[Collected data]
----------------------------------------

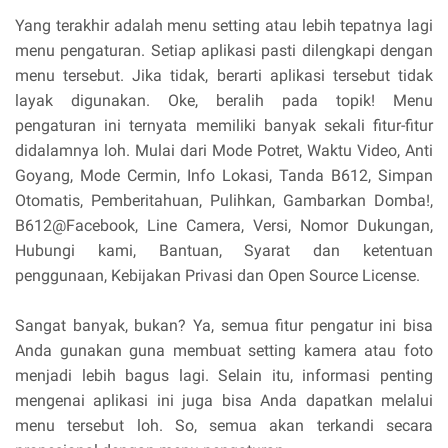
Yang terakhir adalah menu setting atau lebih tepatnya lagi
menu pengaturan. Setiap aplikasi pasti dilengkapi dengan
menu tersebut. Jika tidak, berarti aplikasi tersebut tidak
layak digunakan. Oke, beralih pada topik! Menu
pengaturan ini ternyata memiliki banyak sekali fitur-fitur
didalamnya loh. Mulai dari Mode Potret, Waktu Video, Anti
Goyang, Mode Cermin, Info Lokasi, Tanda B612, Simpan
Otomatis, Pemberitahuan, Pulihkan, Gambarkan Domba!,
B612@Facebook, Line Camera, Versi, Nomor Dukungan,
Hubungi kami, Bantuan, Syarat dan ketentuan
penggunaan, Kebijakan Privasi dan Open Source License.
Sangat banyak, bukan? Ya, semua fitur pengatur ini bisa
Anda gunakan guna membuat setting kamera atau foto
menjadi lebih bagus lagi. Selain itu, informasi penting
mengenai aplikasi ini juga bisa Anda dapatkan melalui
menu tersebut loh. So, semua akan terkandi secara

----------------------------------------

> Job item
Give back precisely the lines above that start at the line containing "Goyang, Mode Cermin, Info" and end at the line containing "penggunaan, Kebijakan Privasi", inclusive. No other lines belong in the output.

> The answer
Goyang, Mode Cermin, Info Lokasi, Tanda B612, Simpan
Otomatis, Pemberitahuan, Pulihkan, Gambarkan Domba!,
B612@Facebook, Line Camera, Versi, Nomor Dukungan,
Hubungi kami, Bantuan, Syarat dan ketentuan
penggunaan, Kebijakan Privasi dan Open Source License.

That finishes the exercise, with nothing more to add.